Um den Werker bei der Arbeit optimal durch das System zu unterstützen, ist nicht zuletzt vorgesehen, auch dessen Aktivitäten zu erfassen. Diese Information ist nötig, um die richtige Konfiguration für den nächsten Arbeitsschritt vorzubereiten. Weiterhin ist damit eine begrenzte Möglichkeit zur Erkennung von Fehlern bei der Produktion möglich, wenn beispielsweise ein benötigter Arbeitsschritt nicht ausgeführt wurde. In einem solchen Fall könnte der Werker durch ein einfaches Signal darauf hingewiesen werden, den noch fehlenden Schritt nachträglich auszuführen. Eine mögliche Realisierung dieser Aktivitätserkennung kann durch Auswertung der Bewegungsmuster des Werkers erfolgen.
Hierzu wird der Arbeitsbereich mit Hilfe eines Kamerasystems erfasst und relevante Informationen aus den Bilddaten extrahiert. Zudem lässt sich dazu aktuelle Sensorik wie beispielsweise der Kinect-Sensor von Microsoft einsetzen. Dieser liefert synchronisierte Farb- und Tiefenbilder mit bis zu 30 Bildern pro Sekunde inklusive einer robusten Personendetektion und Posenerkennung.

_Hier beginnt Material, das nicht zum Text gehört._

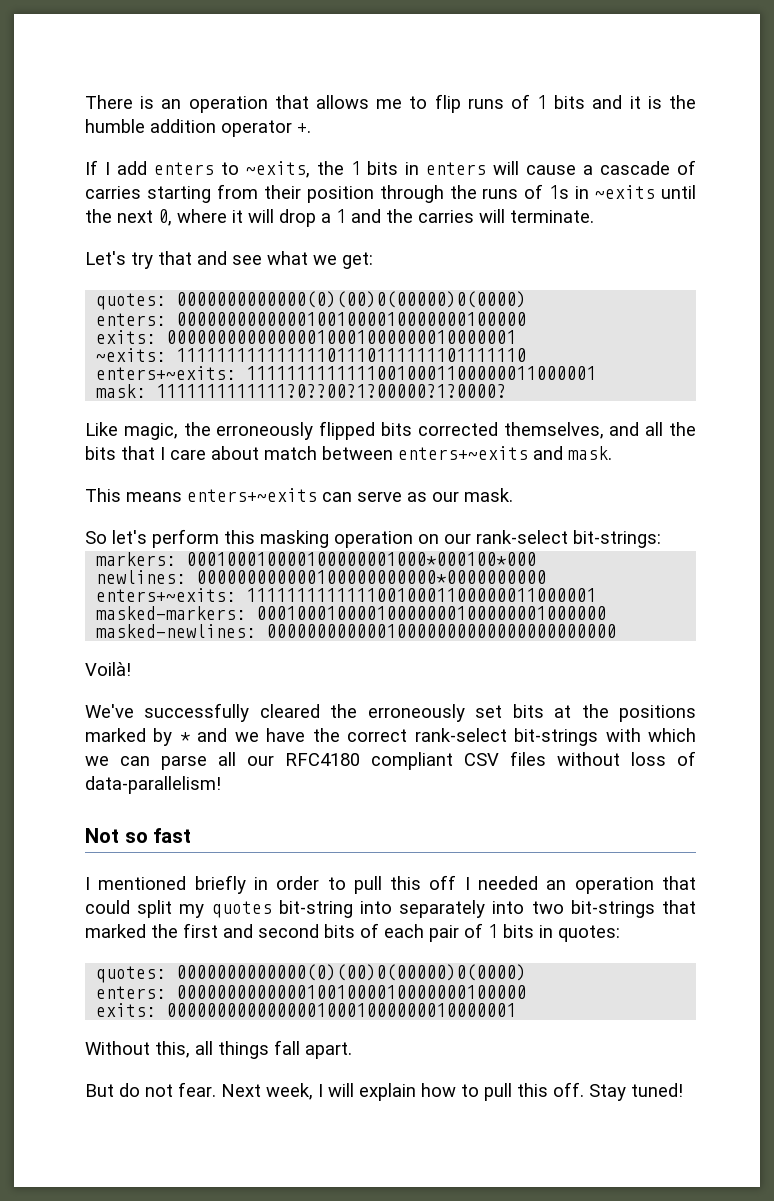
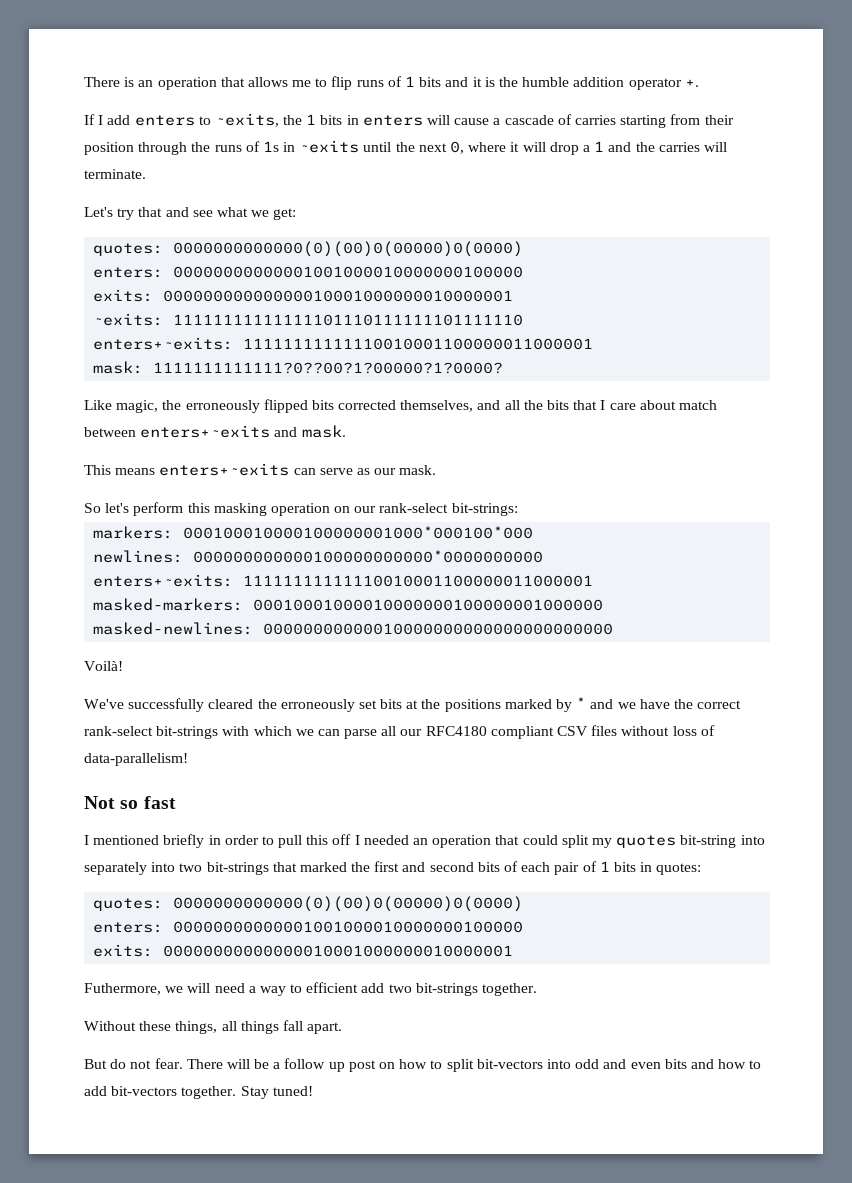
(517, 1010) none -> [84,982,538,996] // Futhermore, we will need a way to efficient add two bit-strings together.
[155,1041,190,1058] this, -> [139,1021,218,1034] these things,
[221,1082,584,1101] Next week, I will explain how to pull this off. -> [186,1058,762,1072] [84,1086,237,1099] There will be a follow up post on how to split bit-vectors into odd and even bits and how to add bit-vectors together.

Autoren: Robert Behrndt ist Applikationsprogrammierer bei MRK-Systeme Augsburg.
Dr. Paolo Ferrara ist Mitgründer und Geschäftsführer von FerRobotics Compliant Robot Technology.
Dr. Andreas Pichler ist wissenschaftlicher Mitarbeiter bei der Firma Profactor, Steyr (Österreich).
Prof. Dr. Frank Wallhoff ist Professor für Assistive Technologien an der Jade Hochschule, Oldenburg.
Die Projektpartner
Das Projekt CustomPacker zur Verpackung variantenreicher elektronischer Großgeräten erfolgte auf Initiative der Technischen Universität München (TUM). Das Projekt hat eine Laufzeit von drei Jahren und ist ein Satellitenprojekt des Exzellenzclusters CoTeSys und wird im siebten Rahmenprogramm aus Mitteln der Europäischen Union gefördert. Weitere Partner sind die Firma MRK-Systeme aus Augsburg, Loewe aus Kronach, die österreichischen Firmen Profactor und FerRobotics aus Steyr beziehungsweise Linz sowie die Forschungsinstitute Fundacion Tekniker aus Spanien und Valtion Teknillinen Tutkimuskeskus (VTT) aus Finnland.